* Article *
══════════════════════════════

# How to prevent an unhappy marriage?



## Kimberly Horning (Jul 25, 2011)

What happens to the happily married? What do you think the biggest reasons are for people to become unhappy and unsatisfied with their monogamous relationship over time?:scratchhead:


----------



## AgentD (Dec 27, 2010)

Kimberly Horning said:


> What do you think the biggest reason for happily married couples to become unhappy after 3, 5, 7 years or longer of marriage?:scratchhead:


Life. There are many things that can make a happy couple go to unhappy. Its hard to say its just one thing or the other. I'm sure its more of a combination of things.


----------



## Laurae1967 (May 10, 2011)

What causes unhappy marriages?
1) Looking to your spouse to meet ALL your needs instead of realizing that nobody can fill all your voids. You have to fill most of them yourself.
2) Unrealistic expectations about marriage - that it will always be super hot like it was in the beginning, that it doesn't take focus to keep things fresh.

══════════════════════════════

* Data extract *

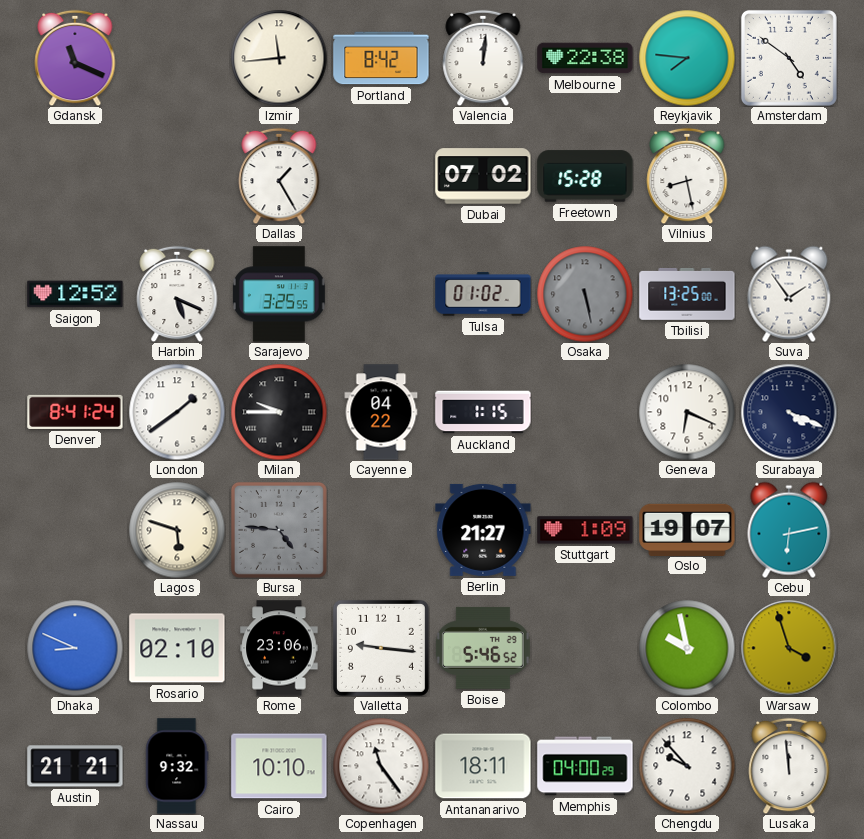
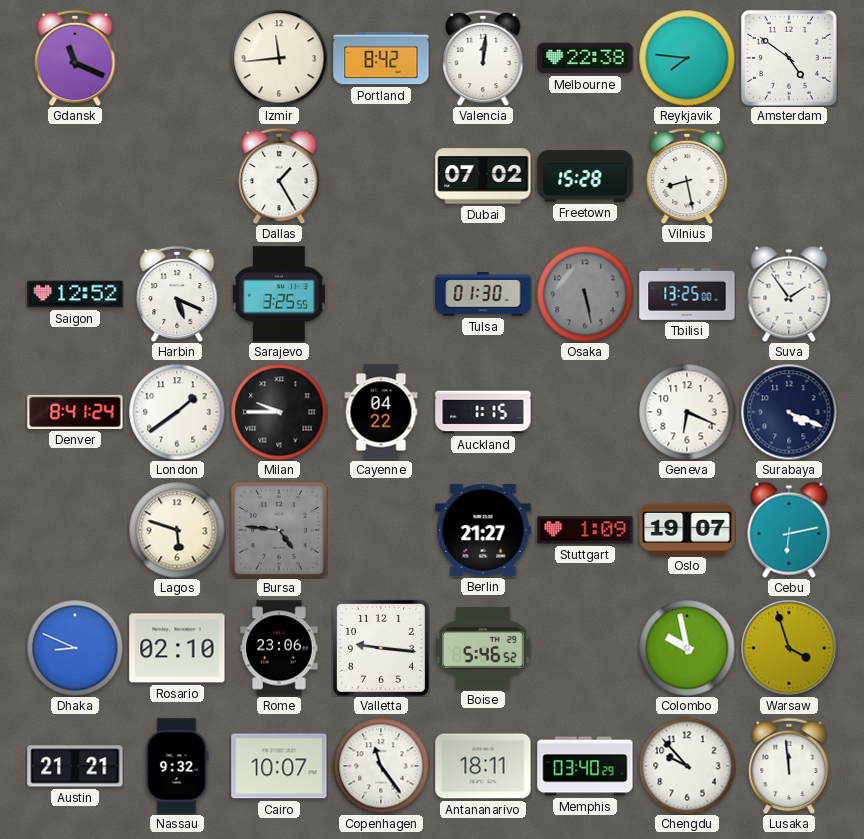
Tulsa: 01:02 -> 01:30
Cairo: 10:10 -> 10:07
Memphis: 04:00 -> 03:40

══════════════════════════════

* Required tasks *
1. In the forum thread, what one-word answer does AgentD give for why a happy couple becomes unhappy?
2. Quote the forum thread from "1) Looking to" up to and including "keep things fresh.".
The listing has no connection to the forum thread.

* Solution set *
1. Life.

2.
1) Looking to your spouse to meet ALL your needs instead of realizing that nobody can fill all your voids. You have to fill most of them yourself.
2) Unrealistic expectations about marriage - that it will always be super hot like it was in the beginning, that it doesn't take focus to keep things fresh.